Interview
 
Kalki Koechlin Interview
Kalki Koechlin is an Indian actor of French descent. She has worked in theatre, films and in television. She has been appreciated for her work in films such as Yeh Jawani Hai Deewani (2013), Margarita, With A Straw (2014), That Girl In Yellow Boots (2011), among her other work. For theatre she was awarded the MetroPlus Playwright Award for THE SKELETON WOMAN, which she wrote. Some of her theatre productions such as TRIVIAL DISASTERS, COLOUR BLIND, HAMLET, THE CLOWN PRINCE have had a successful run.
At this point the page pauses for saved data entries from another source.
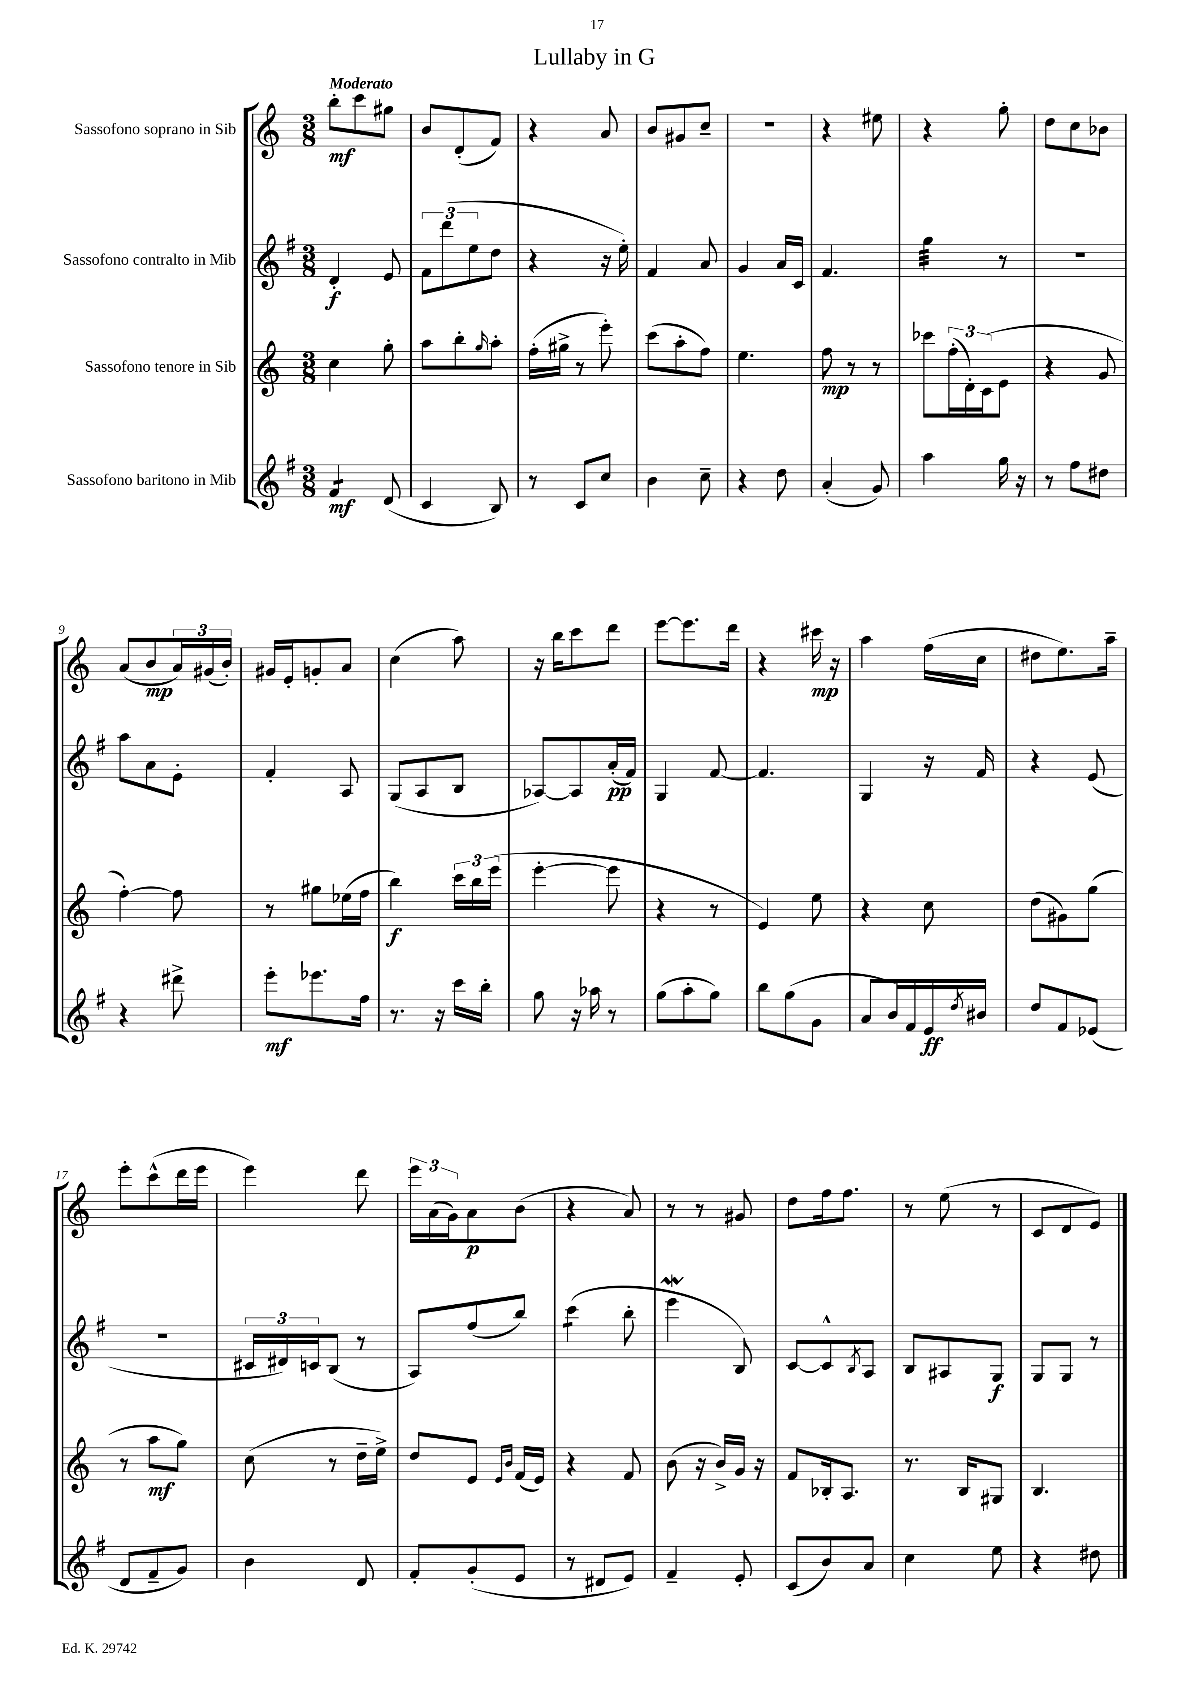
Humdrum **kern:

**kern	**kern	**kern	**kern
*staff4	*staff3	*staff2	*staff1
*clefG2	*clefG2	*clefG2	*clefG2
*k[f#]	*k[]	*k[f#]	*k[]
*M3/8	*M3/8	*M3/8	*M3/8
4f#	4cc	4d'	8bb'
.	.	.	8ccc
(8d	8gg'	8e	8gg#
=	=	=	=
4c	8aa	12f#	8b
.	.	(12ddd	.
.	8bb'	.	(8d'
.	.	12ee	.
.	16qqgg	.	.
8B)	8aa'	8dd	8f)
=	=	=	=
8r	(16ff'	4r	4r
.	16gg#^	.	.
8c	8r	.	.
8cc	8eee')	16r	8a
.	.	16ee')	.
=	=	=	=
4b	(8ccc	4f#	8b
.	8aa'	.	8g#
8cc~	8ff)	8a	8cc~
=	=	=	=
4r	4.ee	4g	4.r
8dd	.	16a	.
.	.	16c	.
=	=	=	=
(4a'	8ff	4.f#	4r
.	8r	.	.
8g)	8r	.	8ee#
=	=	=	=
4aa	8ccc-	4gg	4r
.	(24ff'	.	.
.	24d')	.	.
.	(24c	.	.
16gg	8e	8r	8gg'
16r	.	.	.
=	=	=	=
8r	4r	4.r	8dd
8ff#	.	.	8cc
8dd#	8g	.	8b-
=	=	=	=
4r	[4ff')	8aa	(8a
.	.	8a	8b
8ddd#^	8ff]	8e'	24a)
.	.	.	(24g#
.	.	.	24b')
=	=	=	=
8eee'	8r	4f#'	16g#
.	.	.	16e'
8.eee-	8gg#	.	8g'
.	(16ee-	8A	8a
16ff#	16ff	.	.
=	=	=	=
8.r	4bb)	(8G	(4cc
.	.	8A	.
16r	.	.	.
16ccc	24ccc	8B	8aa)
.	24bb	.	.
16bb'	.	.	.
.	(24eee	.	.
=	=	=	=
8gg	[4eee'	[8A-)	16r
.	.	.	16bb
16r	.	8A-]	8ccc
16aa-	.	.	.
8r	8eee]	(16a'	8ddd
.	.	16f#)	.
=	=	=	=
(8gg	4r	4G	[8eee
8aa'	.	.	8.eee]
8gg)	8r	[8f#	.
.	.	.	16ddd
=	=	=	=
8bb	4e)	4.f#]	4r
(8gg	.	.	.
8g	8ee	.	16ccc#
.	.	.	16r
=	=	=	=
8a	4r	4G	4aa
16b)	.	.	.
16f#	.	.	.
16e	8cc	16r	(16ff
8qdd	.	.	.
16b#	.	16f#	16cc
=	=	=	=
8dd	(8dd	4r	8dd#
8f#	8g#)	.	8.ee)
(8e-	(8gg	(8e	.
.	.	.	16aa~
=	=	=	=
8d	8r	4.r	8eee'
8f#~	8aa	.	(8ccc^^
8g)	8gg)	.	16ddd
.	.	.	16eee
=	=	=	=
4b	(8cc	24c#	4eee)
.	.	24d#)	.
.	.	24c	.
.	8r	(8B	.
8d	16dd~	8r	8ddd
.	16ee^)	.	.
=	=	=	=
8f#'	8dd	8A)	24eee
.	.	.	(24a
.	.	.	24g)
(8g'	8e	(8ff#	8a
.	16qqe	.	.
.	16qqb	.	.
8e	(16f	8bb)	(8b
.	16e)	.	.
=	=	=	=
8r	4r	(4ccc	4r
8d#	.	.	.
8e)	8f	8bb'	8a)
=	=	=	=
4f#~	(8b	4eee	8r
.	16r	.	8r
.	16b^)	.	.
8e'	16g	8B)	8g#
.	16r	.	.
=	=	=	=
(8c	8f	[8c	8dd
8b)	16B-'	8c^^]	16ff
.	8.A	.	8.ff
.	.	8qB	.
8a	.	8A	.
=	=	=	=
4cc	8.r	8B	8r
.	.	8A#	(8ee
.	16B	.	.
8ee	8G#	8G	8r
=	=	=	=
4r	4.B	8G	8c
.	.	8G	8d
8dd#	.	8r	8e)
==	==	==	==
*-	*-	*-	*-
In this interview she talks about her directorial debut, challenges and inspiration for her latest play, THE LIVING ROOM, soon to be staged at NCPA's theatre festival Centrestage.


 By Nishtha Juneja

Nishtha Juneja (NJ): You have written as well as directed this play. How was your experience?
Kalki Koechlin (KK): It was exhausting, but it was an all-round learning experience. As a director you are not only directing the actors, you are directing the set, the music and the whole production of the play. As a writer, you are constantly re-drafting, re-adapting things because when you start working with the actors, they also bring their own ideas to the table. It was a full-time job for a few months.


NJ: How did the play materialise?
KK: I randomly wrote a two-page scene between 'death' and an old woman two years ago. Then I left it. Six months later I found it. I was out of work then, so I started writing again. I wrote and wrote and came up with the first draft. At that time it was called 'The Play On Death'. I read it to some friends who were actors to get a sense of whether it was working as a play. They gave their objective view. It was funny. People were laughing. I decided to take it up the next time I got free, which was May this year.

That is when I had a couple of months off from work. I took that time to check on the actors I wanted to work with. I called them up and luckily all of them wanted to do the play. I did not even do the casting for the play. I picked up the actors I wanted to work with.

Death is such an obvious topic of discussion. It's the one thing that is common to everybody. I don't know why, but it keeps coming up in my life. I grew up reading philosophies of Aurobindo, Vivekananda and J.Krishnamurthy. For me this question of existence has always been interesting. Hindu philosophy has a lot to say about the cycle of life and death - why death is so important in order to learn and progress.

I have also been influenced by Woody Allen. I like his sense of humour and he discusses existentialism a lot. I like the Japanese Manga called 'Death Note', where death is personified as a character. The story is about how he messes up and how he cleans up after that.

Although, I did not consciously start with any of these thoughts, I guess they were there at the back of my head.

NJ: Did you face any particular challenges in your writing and direction?
KK: One of the big challenges was to decide what to keep and what to remove. Each actor brings in so many things. Every day you have many brilliant ideas. Then you have to think everything around that one idea. It's very easy to get side-tracked. The exploration period is the most fun and the most disturbing. It takes you in hundreds of different directions. A good director is someone who knows how to pick the right things. If you have good actors, you will always have good ideas. The ideas need to be directed in one direction - finding that one point of view to showcase.

As a writer, I have no discipline. I am not a writer. I wouldn't call myself a good writer. I am always waiting for inspiration to fall from heaven. I am a lazy writer. I write when I am pushed when I have no other work. Writing is a difficult process. I only write when I really have a good idea or something disturbs me. Most of my writing comes out of angst. Writing is almost a therapy for me.

NJ: What does theatre mean to you?
KK: Theatre is community. Learning to co-exist, take and feed off each other. The process of theatre is so much about understanding the other person on stage, reacting to the other person. It is a lot about give and take. It is almost like a life lesson, that's why I keep coming back to it. It makes you richer by learning about things and human beings. We understand things that are different from us.

Acting is one side of theatre - it is the reflection of how we treat each other in real life.

*Nishtha Juneja likes to act and write about theatre. Nishtha Juneja is passionate about dance and food and has completed a post-graduate diploma in Journalism from the Xavier Institute for Communication (XIC).